** PROBLEM DESCRIPTION **
After finding the line with "0.68 | 0.74" in the data below, set down exactly each line through the one with "0.82 | 0.77 | 1.00 |", inclusive, and stop there.

[Page-level text extractions]
>>

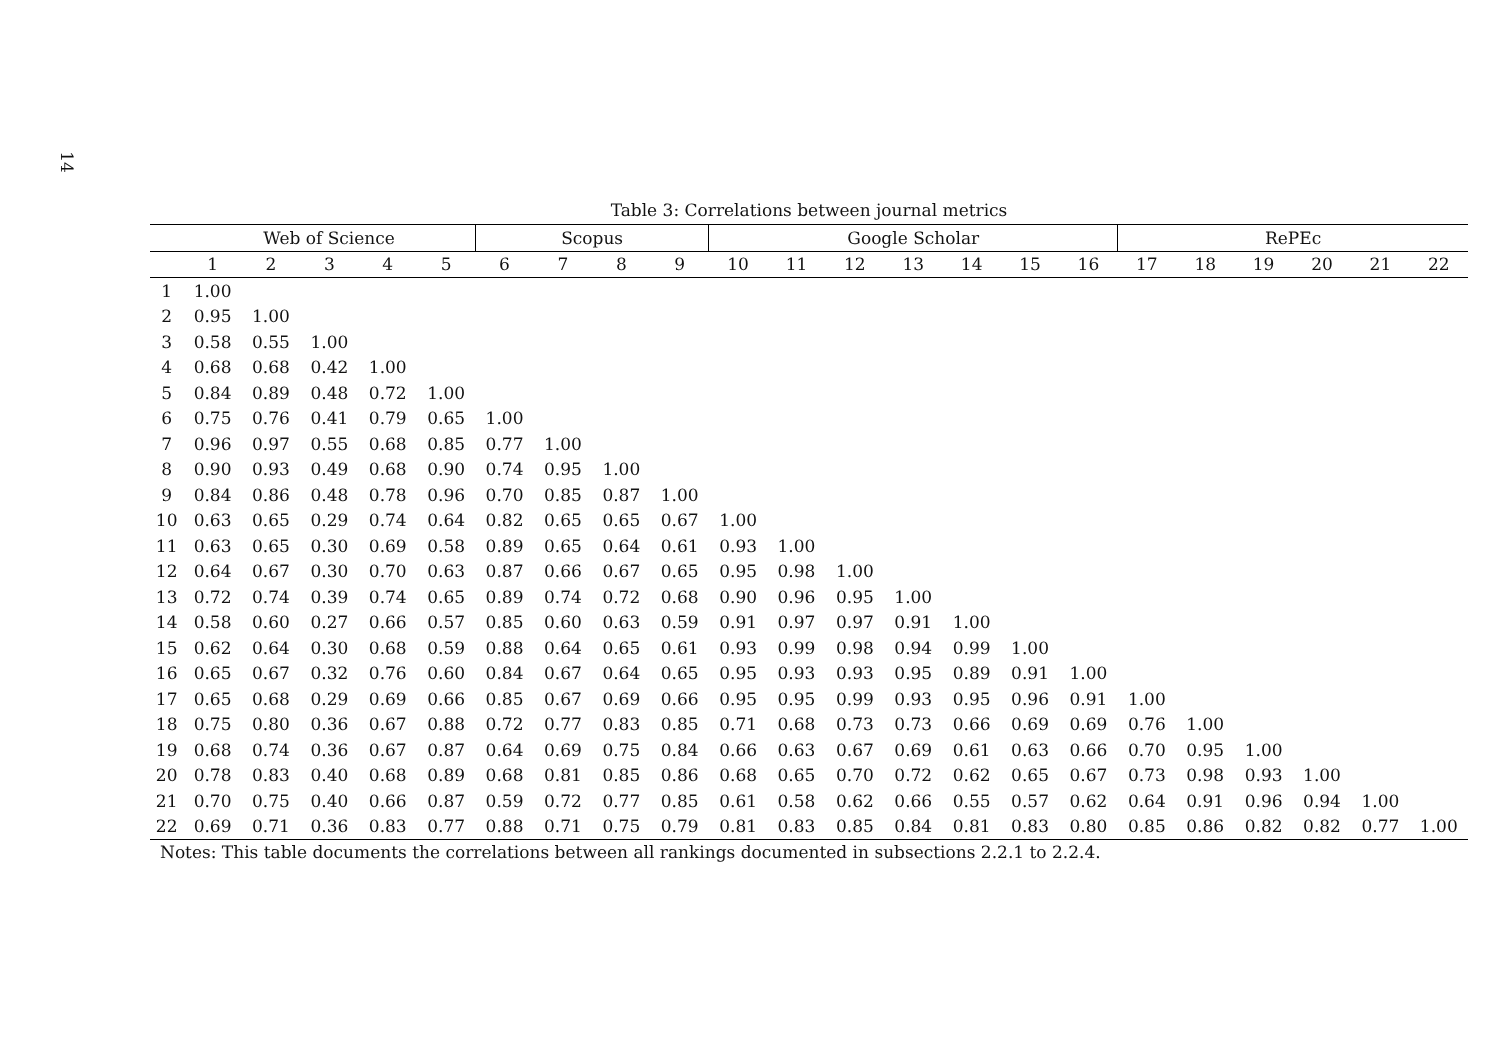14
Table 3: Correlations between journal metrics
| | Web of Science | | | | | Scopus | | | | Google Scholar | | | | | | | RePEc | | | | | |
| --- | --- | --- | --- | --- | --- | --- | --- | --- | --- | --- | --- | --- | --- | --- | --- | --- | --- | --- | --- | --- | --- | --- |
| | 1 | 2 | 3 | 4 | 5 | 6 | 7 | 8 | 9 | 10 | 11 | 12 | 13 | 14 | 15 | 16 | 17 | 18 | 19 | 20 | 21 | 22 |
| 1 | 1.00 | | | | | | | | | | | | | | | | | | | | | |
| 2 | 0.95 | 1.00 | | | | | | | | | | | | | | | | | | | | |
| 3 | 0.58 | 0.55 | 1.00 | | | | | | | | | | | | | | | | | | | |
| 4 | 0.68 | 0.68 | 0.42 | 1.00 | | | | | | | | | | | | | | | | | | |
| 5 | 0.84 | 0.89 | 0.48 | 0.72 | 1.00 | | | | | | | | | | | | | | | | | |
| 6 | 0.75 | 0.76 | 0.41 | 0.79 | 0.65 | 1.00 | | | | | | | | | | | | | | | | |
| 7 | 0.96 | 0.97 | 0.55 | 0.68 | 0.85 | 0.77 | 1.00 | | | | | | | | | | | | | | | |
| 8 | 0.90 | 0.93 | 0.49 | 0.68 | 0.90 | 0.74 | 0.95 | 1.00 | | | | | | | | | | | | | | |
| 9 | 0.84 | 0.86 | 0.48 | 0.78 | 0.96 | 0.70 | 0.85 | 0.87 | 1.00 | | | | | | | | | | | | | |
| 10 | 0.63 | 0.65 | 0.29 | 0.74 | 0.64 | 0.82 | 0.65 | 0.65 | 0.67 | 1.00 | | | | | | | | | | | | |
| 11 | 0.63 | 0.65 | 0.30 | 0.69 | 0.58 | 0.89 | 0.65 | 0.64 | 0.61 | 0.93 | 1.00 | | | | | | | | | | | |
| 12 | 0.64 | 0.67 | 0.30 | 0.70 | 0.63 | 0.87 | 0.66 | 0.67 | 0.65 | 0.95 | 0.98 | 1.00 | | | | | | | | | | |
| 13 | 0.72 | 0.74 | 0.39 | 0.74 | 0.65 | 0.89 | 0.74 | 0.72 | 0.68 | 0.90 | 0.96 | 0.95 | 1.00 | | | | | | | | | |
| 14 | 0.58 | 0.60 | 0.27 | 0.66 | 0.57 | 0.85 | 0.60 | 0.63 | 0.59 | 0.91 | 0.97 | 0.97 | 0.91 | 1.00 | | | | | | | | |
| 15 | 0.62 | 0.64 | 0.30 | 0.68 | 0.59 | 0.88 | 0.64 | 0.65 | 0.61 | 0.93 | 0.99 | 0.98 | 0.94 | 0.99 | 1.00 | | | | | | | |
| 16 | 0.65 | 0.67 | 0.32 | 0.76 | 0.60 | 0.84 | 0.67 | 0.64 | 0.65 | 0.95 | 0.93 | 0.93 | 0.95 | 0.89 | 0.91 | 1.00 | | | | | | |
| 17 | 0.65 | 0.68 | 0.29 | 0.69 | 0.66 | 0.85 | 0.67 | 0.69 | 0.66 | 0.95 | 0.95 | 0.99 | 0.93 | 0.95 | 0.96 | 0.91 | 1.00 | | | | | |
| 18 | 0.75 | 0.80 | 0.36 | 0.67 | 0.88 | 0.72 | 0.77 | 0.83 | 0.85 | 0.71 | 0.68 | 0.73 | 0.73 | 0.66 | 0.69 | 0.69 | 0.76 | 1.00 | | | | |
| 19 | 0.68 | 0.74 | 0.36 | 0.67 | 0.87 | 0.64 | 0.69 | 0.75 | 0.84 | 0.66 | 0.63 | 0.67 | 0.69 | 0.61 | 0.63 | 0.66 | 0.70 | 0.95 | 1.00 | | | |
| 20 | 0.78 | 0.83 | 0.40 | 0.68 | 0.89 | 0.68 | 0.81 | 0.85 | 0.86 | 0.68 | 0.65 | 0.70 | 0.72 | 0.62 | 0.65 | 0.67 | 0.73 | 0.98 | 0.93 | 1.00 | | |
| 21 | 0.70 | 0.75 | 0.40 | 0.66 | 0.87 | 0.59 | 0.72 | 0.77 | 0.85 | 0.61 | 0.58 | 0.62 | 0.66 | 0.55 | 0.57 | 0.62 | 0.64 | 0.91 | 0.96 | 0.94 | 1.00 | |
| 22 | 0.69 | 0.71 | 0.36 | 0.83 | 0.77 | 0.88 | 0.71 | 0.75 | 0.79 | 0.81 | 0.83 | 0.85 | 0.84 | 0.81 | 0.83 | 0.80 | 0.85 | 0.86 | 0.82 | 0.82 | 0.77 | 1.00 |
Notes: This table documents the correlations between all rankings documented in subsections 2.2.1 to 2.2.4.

<<
>>

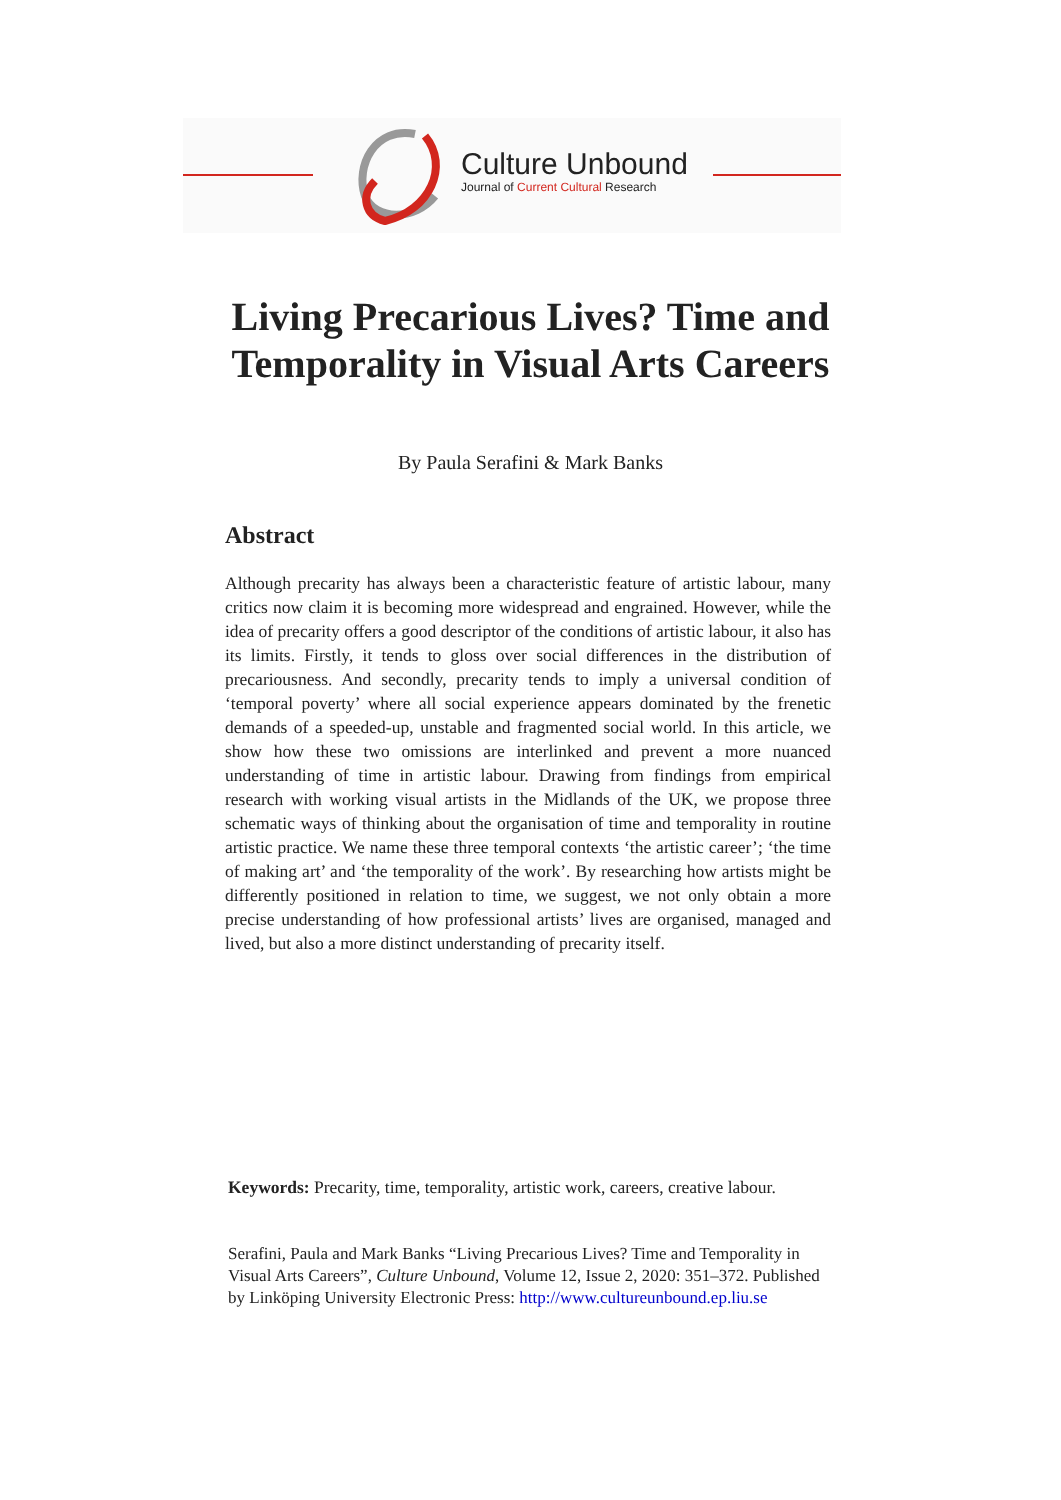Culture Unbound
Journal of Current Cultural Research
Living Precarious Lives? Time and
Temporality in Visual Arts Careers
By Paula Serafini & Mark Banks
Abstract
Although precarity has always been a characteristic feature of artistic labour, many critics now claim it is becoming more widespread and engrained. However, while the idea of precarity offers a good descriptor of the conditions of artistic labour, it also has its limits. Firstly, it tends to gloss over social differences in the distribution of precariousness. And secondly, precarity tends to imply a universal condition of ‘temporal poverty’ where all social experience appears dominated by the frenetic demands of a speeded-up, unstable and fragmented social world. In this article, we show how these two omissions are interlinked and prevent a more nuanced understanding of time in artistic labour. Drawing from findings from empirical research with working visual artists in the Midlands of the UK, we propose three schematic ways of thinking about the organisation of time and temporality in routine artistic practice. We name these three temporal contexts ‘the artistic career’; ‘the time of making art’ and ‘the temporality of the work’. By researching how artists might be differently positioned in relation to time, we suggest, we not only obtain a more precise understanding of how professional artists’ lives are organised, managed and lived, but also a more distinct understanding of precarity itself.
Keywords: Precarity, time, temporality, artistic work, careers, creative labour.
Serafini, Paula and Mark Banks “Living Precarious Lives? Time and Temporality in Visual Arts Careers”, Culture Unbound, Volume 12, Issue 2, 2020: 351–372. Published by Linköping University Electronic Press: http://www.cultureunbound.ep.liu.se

<<

** RESULT **
| 19 | 0.68 | 0.74 | 0.36 | 0.67 | 0.87 | 0.64 | 0.69 | 0.75 | 0.84 | 0.66 | 0.63 | 0.67 | 0.69 | 0.61 | 0.63 | 0.66 | 0.70 | 0.95 | 1.00 | | | |
| 20 | 0.78 | 0.83 | 0.40 | 0.68 | 0.89 | 0.68 | 0.81 | 0.85 | 0.86 | 0.68 | 0.65 | 0.70 | 0.72 | 0.62 | 0.65 | 0.67 | 0.73 | 0.98 | 0.93 | 1.00 | | |
| 21 | 0.70 | 0.75 | 0.40 | 0.66 | 0.87 | 0.59 | 0.72 | 0.77 | 0.85 | 0.61 | 0.58 | 0.62 | 0.66 | 0.55 | 0.57 | 0.62 | 0.64 | 0.91 | 0.96 | 0.94 | 1.00 | |
| 22 | 0.69 | 0.71 | 0.36 | 0.83 | 0.77 | 0.88 | 0.71 | 0.75 | 0.79 | 0.81 | 0.83 | 0.85 | 0.84 | 0.81 | 0.83 | 0.80 | 0.85 | 0.86 | 0.82 | 0.82 | 0.77 | 1.00 |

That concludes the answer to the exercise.